Here are some simple guidelines to help you select whether you use a box, bag or bike travel case when you are travelling with your bicycle. Covers local, national and international tips.
Sometimes your enjoyment of bicycle riding takes you well beyond just riding locally. These are the times when you’ll be travelling with your bicycle to races or cycling events via aeroplane or car. In these cases, you’ll need to make a decision as to how you appropriately package your bike to ensure it arrives safely.
If you are carting your bike in the car and handling it yourself then a soft bag is quite suitable. We have several of these and use them all the time in the car to keep it free of grease stains. It also helps keep the bike free from damage and makes carting the bike around easy too when you get to your location. Wheel bags are a must.
If you intend to put your bike on a plane then I recommend a hard-shell case, soft shell case or cardboard box.
Cardboard boxes are usually free from a local bike shop and provide some good protection. You can also pick them up from airports if you call ahead. When using cardboard boxes be sure you pad the bike well and have blocks in the forks and rear dropouts to keep the frame supported if crushed. Once you get to the other end it’s easy to dispose of it as it is made of cardboard. You will need to dismantle your bike a little to get it into the box though.
Soft-shell cases have become quite popular in recent times because they are lighter than hard cases. This becomes very important to ensure that you keep below your limited luggage weight when travelling on aeroplanes. Also, you don’t have to dismantle your bike for transport. This saves you time and the possibility of mechanical issues at the other end. I have been using a soft case for a few years now.

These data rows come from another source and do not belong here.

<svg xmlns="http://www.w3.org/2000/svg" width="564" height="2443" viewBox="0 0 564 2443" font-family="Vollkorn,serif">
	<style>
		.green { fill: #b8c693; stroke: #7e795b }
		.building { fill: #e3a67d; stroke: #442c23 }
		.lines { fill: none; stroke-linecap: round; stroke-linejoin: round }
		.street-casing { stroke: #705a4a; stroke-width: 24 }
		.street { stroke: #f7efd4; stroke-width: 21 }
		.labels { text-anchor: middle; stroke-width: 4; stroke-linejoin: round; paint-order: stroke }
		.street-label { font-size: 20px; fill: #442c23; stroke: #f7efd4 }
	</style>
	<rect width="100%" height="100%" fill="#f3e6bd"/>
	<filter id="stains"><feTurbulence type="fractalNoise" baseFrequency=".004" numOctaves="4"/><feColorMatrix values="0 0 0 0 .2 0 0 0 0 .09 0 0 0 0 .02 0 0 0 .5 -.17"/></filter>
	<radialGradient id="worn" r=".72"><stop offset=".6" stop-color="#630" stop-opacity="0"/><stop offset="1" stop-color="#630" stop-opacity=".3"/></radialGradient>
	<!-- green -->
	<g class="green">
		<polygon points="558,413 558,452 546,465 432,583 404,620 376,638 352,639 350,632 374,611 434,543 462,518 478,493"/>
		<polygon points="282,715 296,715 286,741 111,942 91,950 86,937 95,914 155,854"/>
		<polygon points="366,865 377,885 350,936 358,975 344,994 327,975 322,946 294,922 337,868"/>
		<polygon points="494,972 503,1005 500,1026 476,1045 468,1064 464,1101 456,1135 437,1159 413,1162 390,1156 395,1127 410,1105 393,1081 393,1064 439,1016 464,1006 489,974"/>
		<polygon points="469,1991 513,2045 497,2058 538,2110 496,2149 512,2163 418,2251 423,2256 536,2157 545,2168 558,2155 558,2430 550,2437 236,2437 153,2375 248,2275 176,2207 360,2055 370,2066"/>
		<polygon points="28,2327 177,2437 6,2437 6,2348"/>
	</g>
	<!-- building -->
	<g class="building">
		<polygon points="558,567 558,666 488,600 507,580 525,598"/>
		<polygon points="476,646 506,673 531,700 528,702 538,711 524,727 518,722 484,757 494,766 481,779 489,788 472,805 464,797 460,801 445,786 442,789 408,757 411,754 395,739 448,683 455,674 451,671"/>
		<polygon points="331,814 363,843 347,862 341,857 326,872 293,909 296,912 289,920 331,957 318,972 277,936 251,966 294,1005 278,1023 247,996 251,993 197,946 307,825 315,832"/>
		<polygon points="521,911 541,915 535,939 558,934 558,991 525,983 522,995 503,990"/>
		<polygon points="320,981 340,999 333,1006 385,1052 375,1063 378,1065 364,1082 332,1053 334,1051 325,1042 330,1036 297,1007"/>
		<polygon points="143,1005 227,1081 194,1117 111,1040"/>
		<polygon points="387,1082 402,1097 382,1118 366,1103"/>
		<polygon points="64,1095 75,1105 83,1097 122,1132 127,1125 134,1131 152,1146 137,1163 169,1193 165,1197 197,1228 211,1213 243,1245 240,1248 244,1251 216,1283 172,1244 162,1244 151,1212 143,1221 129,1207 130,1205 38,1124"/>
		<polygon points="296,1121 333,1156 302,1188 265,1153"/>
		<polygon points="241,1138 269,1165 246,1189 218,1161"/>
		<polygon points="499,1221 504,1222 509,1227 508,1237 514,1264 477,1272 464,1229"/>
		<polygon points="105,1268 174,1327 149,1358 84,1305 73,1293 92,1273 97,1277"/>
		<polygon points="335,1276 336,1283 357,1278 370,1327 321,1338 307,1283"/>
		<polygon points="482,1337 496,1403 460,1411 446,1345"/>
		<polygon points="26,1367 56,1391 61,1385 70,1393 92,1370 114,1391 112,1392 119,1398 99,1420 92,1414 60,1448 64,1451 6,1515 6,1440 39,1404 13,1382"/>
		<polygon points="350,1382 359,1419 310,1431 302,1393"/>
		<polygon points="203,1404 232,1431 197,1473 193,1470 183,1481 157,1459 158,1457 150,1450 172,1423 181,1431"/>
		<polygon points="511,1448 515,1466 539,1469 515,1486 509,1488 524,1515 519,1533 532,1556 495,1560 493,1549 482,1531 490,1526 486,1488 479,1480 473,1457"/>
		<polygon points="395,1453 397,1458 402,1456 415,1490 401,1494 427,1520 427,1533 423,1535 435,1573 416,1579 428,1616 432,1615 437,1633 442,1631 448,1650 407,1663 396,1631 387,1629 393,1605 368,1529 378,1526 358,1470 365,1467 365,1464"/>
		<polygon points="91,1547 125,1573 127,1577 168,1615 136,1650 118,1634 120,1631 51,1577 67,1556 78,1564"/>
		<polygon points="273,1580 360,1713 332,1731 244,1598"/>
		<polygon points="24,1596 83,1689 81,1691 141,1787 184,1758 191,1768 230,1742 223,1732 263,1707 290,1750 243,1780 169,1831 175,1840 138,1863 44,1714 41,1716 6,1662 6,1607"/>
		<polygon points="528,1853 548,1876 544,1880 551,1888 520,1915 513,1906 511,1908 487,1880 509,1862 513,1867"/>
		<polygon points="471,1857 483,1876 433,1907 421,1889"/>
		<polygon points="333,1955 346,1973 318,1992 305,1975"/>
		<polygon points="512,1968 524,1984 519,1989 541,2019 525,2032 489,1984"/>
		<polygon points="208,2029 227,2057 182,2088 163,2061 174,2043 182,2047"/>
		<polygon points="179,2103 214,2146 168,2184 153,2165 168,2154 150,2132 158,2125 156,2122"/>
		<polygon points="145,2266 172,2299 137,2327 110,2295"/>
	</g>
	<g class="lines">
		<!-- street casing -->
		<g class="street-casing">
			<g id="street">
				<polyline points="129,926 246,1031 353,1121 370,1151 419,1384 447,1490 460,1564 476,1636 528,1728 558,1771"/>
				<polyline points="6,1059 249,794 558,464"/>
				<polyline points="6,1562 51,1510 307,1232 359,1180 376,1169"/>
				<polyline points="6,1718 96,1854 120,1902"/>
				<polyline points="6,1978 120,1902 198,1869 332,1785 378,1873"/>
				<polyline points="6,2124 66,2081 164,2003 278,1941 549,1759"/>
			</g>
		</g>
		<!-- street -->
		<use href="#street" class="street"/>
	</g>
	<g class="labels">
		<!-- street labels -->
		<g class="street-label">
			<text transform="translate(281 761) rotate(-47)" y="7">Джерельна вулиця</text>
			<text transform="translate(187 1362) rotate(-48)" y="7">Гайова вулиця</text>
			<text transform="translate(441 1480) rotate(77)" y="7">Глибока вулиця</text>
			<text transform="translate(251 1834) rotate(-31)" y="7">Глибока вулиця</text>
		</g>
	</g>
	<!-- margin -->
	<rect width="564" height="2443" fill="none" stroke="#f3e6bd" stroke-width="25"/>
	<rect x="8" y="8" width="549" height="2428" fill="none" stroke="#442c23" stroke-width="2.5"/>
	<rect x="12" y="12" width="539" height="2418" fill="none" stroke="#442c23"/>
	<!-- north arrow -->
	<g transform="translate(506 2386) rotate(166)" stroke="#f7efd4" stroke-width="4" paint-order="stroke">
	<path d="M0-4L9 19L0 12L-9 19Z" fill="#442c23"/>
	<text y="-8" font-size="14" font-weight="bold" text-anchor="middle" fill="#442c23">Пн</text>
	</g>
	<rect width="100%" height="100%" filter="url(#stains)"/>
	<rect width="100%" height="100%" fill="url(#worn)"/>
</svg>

Many people have issues with the derailleur hanger being bent or broken in transit. This is easily fixed by moving the derailleur closer in to the frame and more to the centre of the bag as you pack the bike. This is easily done by using your gear lever to shift it into position. I also like to wrap an old inner tube around the rear derailleur and the other end around the handlebars. This moves the rear of the derailleur well into the bag and away from harm’s way. Since doing this I’ve never had an issue with bent or broken derailleur hangers.
Hard shell cases offer the best protection but are heavy. Don’t assume that your bike will fit inside a hard travel case without sizing it up first before you buy it. All travel cases come in different sizes and there is some dismantling required to get the bike in. Once you have figured out a system to get the bike in them you just repeat the process every time you pack your bike. But it does take some time initially to figure it out.
Check with the airline when you book
When you are flying, check with the airline you are travelling with. Most require you to advise that you are travelling with a bike during the booking and check-in process as the bike is ‘oversized’ luggage.
If you are travelling internationally then a light box will help reduce the excess weight payments. The other consideration is the durability of the case and the quality of the latches… Latches need to be robust and easy to use.
Make sure you have Insurance
Having your bike packed is no guarantee that it won’t get damaged in transit. I don’t know if it helps but I plaster my case with large florescent coloured “fragile” stickers. I always ensure that you have your bike insured when travelling so check with your insurance policy or travel insurance to make sure it’s covered.